## Objetivo del ejercicio
Por favor, reproduce literalmente el pasaje de la crítica de Traición que comienza en "Juliane (Marceau) es" y termina en "y su reputación.".

## Fragmento proporcionado
Cine de cartón piedra
Un decorado teatral que, pese a ser eminentemente barroco, busca de forma desesperada transmitir una sensación de realismo que está fuera de su alcance y que, como resultado, deviene en un espacio de cartón piedra teñido de extrañeza y desparpajo en el que unos actores bastante desorientados recitan su texto, eso es lo que filma Jean-Paul Civeyrac en Traición, cinta protagonizada por Sophie Marceau.
Juliane (Marceau) es una comisaria de policía que compagina su lucha contra el crimen con su faceta como escritora de éxito y que, además, carga sobre su conciencia con el reciente suicidio de su hermana. Su marido se levanta así como el eje principal que sostiene su vida cuando los remordimientos y la rutina arañan su tranquilidad y amenazan la delicada paz que, tras mucho esfuerzo, ha podido conseguir. El día que por casualidad le descubra siendo infiel, el suelo de barro sobre el que había construido su nueva vida se vendrá abajo y, junto a él, sus ideales y su reputación.
Desde su plano de apertura, la película se presenta como una especie de thriller policiaco en el que la sensación de que hay piezas ocultas, cadáveres bajo la cama o secretos inconfesablemente turbulentos en la vida de esta agente de la ley que ondea la bandera de la justicia y el sentido común, que está dispuesta a decapitar a un rey (es un decir) con tal de que la verdad prevalezca, que lucha día y noche contra unos recuerdos hervidos en sangre, va en aumento. Así, a medida que los minutos se disuelven en la pantalla, la idea de que un acontecimiento inesperado hará volar por los aires la fachada vital de la protagonista crece con más fuerza, pero, por desgracia para el espectador, lo único que termina volando por los aires realmente es la propia película, su argumento, su puesta en escena y hasta su actriz principal.

## Entradas de una fuente de datos
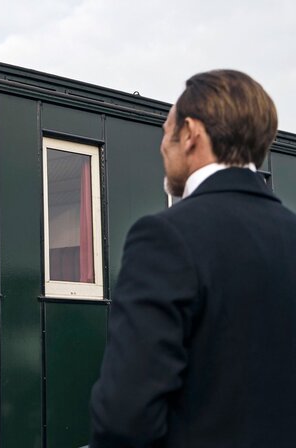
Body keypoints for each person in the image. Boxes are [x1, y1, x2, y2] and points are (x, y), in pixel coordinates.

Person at [90, 70, 296, 447]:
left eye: (166, 130)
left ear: (190, 133)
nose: (162, 147)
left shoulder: (164, 237)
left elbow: (126, 415)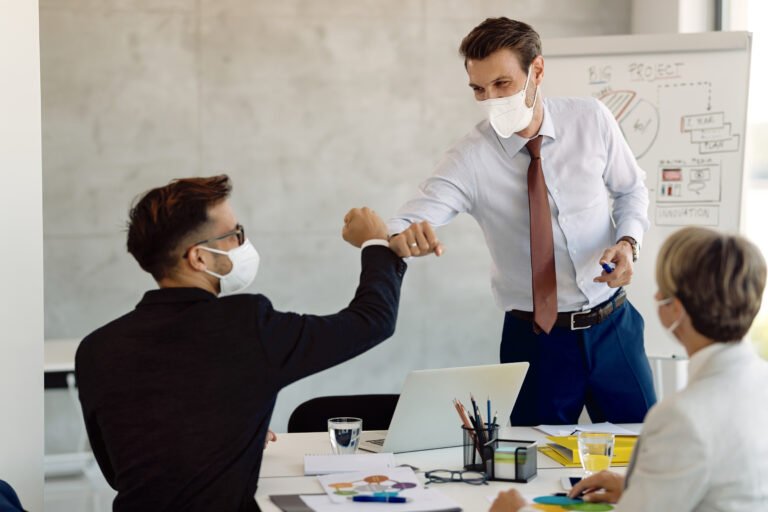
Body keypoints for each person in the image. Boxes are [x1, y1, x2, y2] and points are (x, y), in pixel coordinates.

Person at [75, 175, 410, 512]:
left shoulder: (95, 349)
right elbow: (371, 321)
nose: (243, 244)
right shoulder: (246, 324)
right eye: (235, 235)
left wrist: (224, 433)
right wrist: (375, 243)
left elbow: (124, 471)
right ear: (198, 258)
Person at [387, 17, 656, 425]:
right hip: (536, 343)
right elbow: (409, 218)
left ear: (538, 71)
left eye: (502, 85)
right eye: (479, 89)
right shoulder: (470, 158)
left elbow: (631, 189)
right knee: (534, 466)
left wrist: (628, 243)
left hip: (613, 326)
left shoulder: (591, 119)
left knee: (644, 452)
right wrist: (403, 233)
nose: (491, 99)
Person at [491, 226, 768, 512]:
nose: (657, 294)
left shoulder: (682, 417)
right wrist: (639, 489)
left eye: (663, 288)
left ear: (676, 308)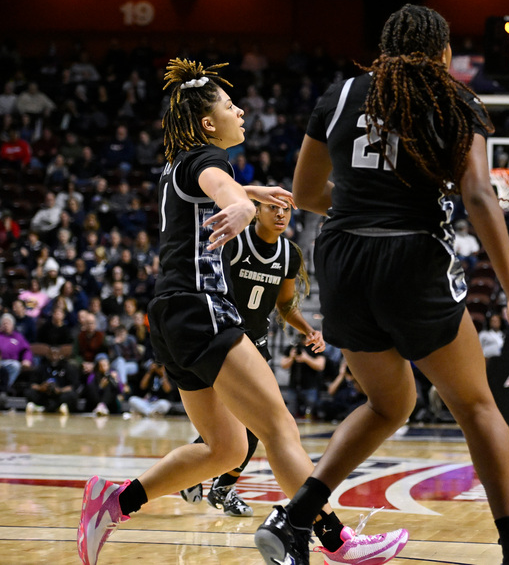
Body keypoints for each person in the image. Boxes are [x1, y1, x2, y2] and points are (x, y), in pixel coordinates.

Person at [77, 59, 404, 565]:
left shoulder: (178, 164)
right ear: (209, 124)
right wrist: (245, 203)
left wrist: (251, 193)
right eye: (231, 106)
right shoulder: (210, 159)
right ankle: (337, 540)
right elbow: (220, 186)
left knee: (225, 449)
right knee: (278, 429)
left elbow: (206, 188)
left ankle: (114, 502)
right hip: (201, 307)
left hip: (170, 317)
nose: (241, 111)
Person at [254, 5, 509, 565]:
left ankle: (295, 518)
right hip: (410, 254)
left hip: (341, 257)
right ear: (440, 52)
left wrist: (364, 202)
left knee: (390, 403)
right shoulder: (453, 98)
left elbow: (306, 192)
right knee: (477, 407)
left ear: (386, 47)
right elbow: (481, 196)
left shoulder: (338, 95)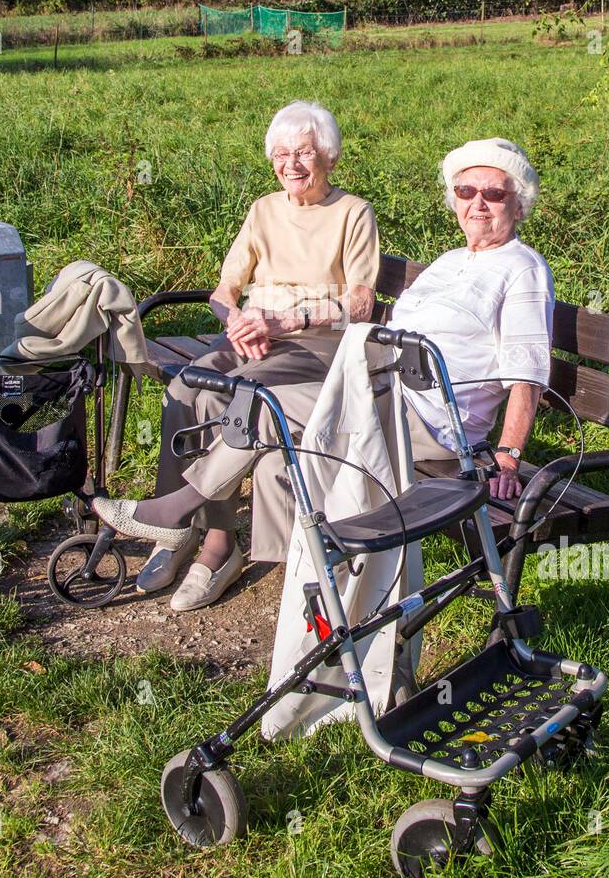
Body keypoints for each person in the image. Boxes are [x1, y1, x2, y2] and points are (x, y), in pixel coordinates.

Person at [93, 100, 380, 610]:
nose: (291, 164)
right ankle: (186, 535)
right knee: (187, 388)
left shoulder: (353, 213)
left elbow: (361, 303)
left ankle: (212, 543)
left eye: (305, 152)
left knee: (230, 398)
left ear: (329, 158)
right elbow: (224, 290)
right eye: (281, 154)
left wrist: (287, 320)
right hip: (250, 334)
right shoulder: (264, 209)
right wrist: (237, 323)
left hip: (313, 343)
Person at [388, 137, 553, 500]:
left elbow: (528, 373)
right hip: (386, 393)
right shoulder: (449, 260)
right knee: (277, 435)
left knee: (271, 410)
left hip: (431, 421)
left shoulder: (523, 268)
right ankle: (303, 556)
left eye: (493, 194)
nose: (477, 202)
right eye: (465, 190)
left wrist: (508, 457)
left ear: (519, 206)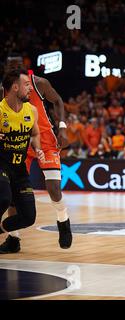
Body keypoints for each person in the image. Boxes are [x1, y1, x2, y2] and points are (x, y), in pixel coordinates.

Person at [0, 56, 72, 254]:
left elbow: (57, 100)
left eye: (18, 67)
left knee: (54, 188)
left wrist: (63, 128)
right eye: (11, 67)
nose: (14, 70)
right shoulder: (3, 90)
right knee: (13, 195)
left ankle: (63, 220)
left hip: (44, 139)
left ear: (25, 69)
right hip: (19, 142)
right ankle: (13, 239)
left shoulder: (38, 83)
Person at [0, 69, 45, 242]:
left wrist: (38, 148)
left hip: (19, 169)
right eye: (27, 85)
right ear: (15, 88)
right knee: (4, 198)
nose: (31, 88)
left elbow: (34, 133)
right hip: (2, 165)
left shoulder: (31, 110)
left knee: (28, 217)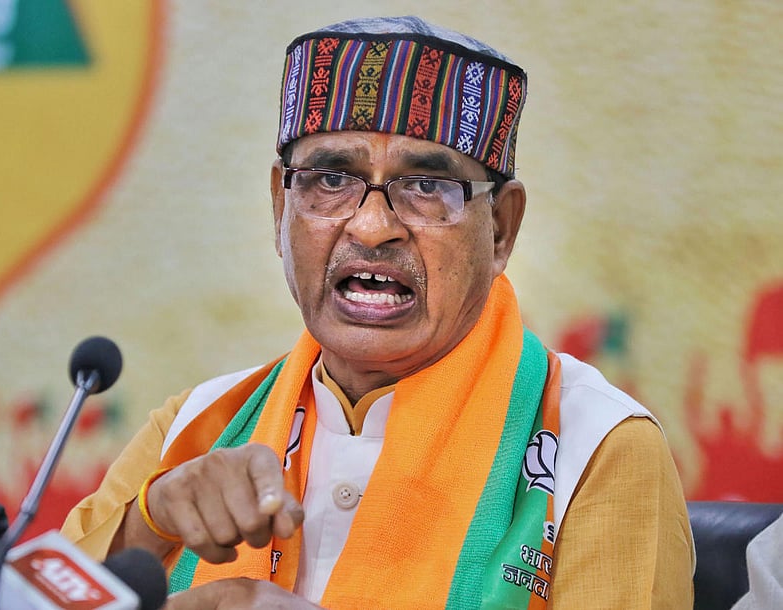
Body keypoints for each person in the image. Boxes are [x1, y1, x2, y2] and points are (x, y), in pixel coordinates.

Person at [62, 16, 695, 609]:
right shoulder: (196, 427)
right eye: (330, 179)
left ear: (500, 229)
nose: (370, 226)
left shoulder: (600, 447)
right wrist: (153, 521)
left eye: (427, 187)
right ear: (281, 209)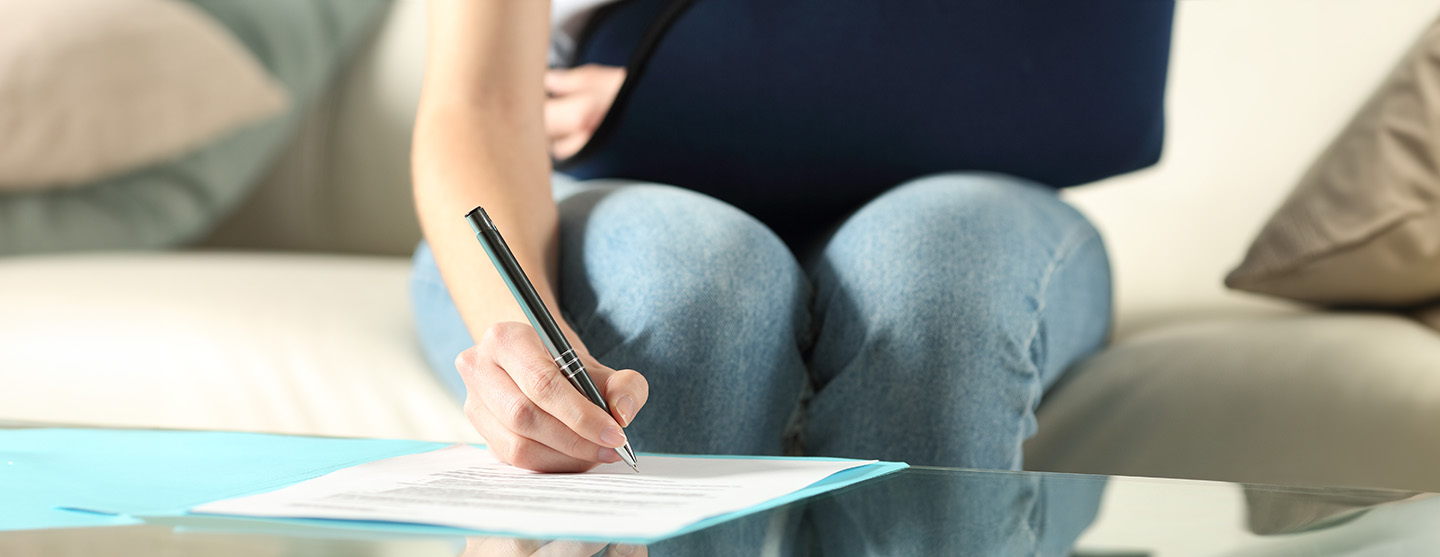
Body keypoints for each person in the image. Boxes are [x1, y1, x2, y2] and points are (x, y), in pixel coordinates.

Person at [409, 0, 1170, 476]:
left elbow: (1090, 64)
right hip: (620, 183)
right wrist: (521, 342)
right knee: (689, 293)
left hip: (975, 182)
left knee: (940, 297)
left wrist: (712, 91)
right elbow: (478, 101)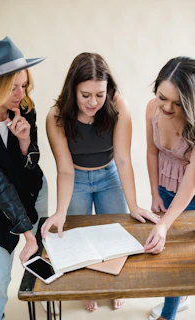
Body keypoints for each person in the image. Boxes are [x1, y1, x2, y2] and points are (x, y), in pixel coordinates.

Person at [41, 52, 160, 312]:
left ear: (108, 89)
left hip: (109, 174)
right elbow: (64, 170)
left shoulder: (118, 105)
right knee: (76, 237)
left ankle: (113, 285)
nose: (93, 102)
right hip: (76, 177)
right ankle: (87, 288)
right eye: (86, 95)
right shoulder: (56, 116)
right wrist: (60, 212)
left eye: (100, 94)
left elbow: (123, 159)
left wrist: (134, 205)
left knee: (115, 235)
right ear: (73, 90)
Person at [0, 37, 48, 320]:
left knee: (43, 260)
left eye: (25, 85)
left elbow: (33, 168)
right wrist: (27, 233)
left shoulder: (26, 109)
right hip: (2, 203)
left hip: (35, 192)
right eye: (14, 87)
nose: (21, 93)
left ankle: (47, 301)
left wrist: (24, 144)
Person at [144, 56, 195, 320]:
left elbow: (189, 186)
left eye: (177, 104)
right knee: (164, 250)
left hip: (192, 193)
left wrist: (164, 224)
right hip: (165, 186)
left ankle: (168, 315)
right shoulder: (152, 108)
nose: (166, 107)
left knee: (179, 255)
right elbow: (152, 153)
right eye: (162, 97)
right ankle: (180, 298)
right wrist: (155, 193)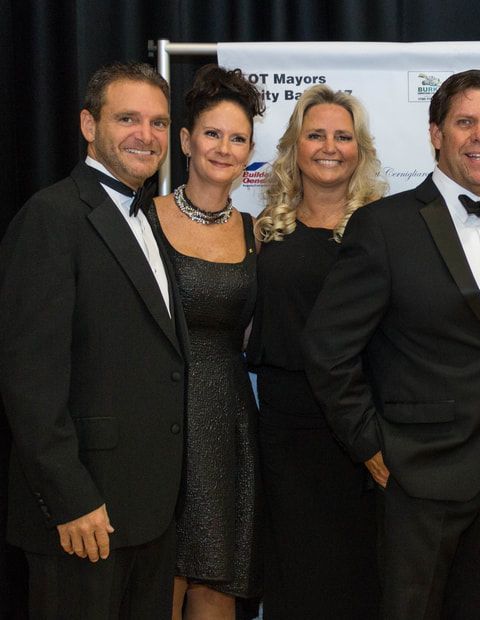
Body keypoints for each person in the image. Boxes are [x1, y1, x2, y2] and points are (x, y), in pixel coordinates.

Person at [303, 69, 480, 619]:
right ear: (436, 133)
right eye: (465, 122)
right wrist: (370, 444)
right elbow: (327, 347)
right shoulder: (385, 225)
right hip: (417, 476)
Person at [0, 62, 186, 618]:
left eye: (157, 122)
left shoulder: (147, 217)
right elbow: (29, 380)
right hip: (84, 517)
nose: (145, 135)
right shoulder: (51, 216)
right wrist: (71, 499)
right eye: (128, 119)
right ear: (88, 125)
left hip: (150, 512)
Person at [247, 85, 386, 618]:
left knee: (361, 579)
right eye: (316, 135)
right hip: (285, 431)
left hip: (362, 429)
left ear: (360, 150)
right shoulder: (264, 231)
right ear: (294, 147)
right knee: (295, 578)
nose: (330, 147)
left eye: (343, 137)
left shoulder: (386, 228)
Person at [143, 64, 263, 619]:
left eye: (238, 138)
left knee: (217, 581)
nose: (224, 148)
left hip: (228, 420)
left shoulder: (257, 233)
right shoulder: (143, 221)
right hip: (160, 417)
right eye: (212, 133)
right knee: (160, 577)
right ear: (186, 140)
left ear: (250, 152)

## Resultado del ejercicio
Juliane (Marceau) es una comisaria de policía que compagina su lucha contra el crimen con su faceta como escritora de éxito y que, además, carga sobre su conciencia con el reciente suicidio de su hermana. Su marido se levanta así como el eje principal que sostiene su vida cuando los remordimientos y la rutina arañan su tranquilidad y amenazan la delicada paz que, tras mucho esfuerzo, ha podido conseguir. El día que por casualidad le descubra siendo infiel, el suelo de barro sobre el que había construido su nueva vida se vendrá abajo y, junto a él, sus ideales y su reputación.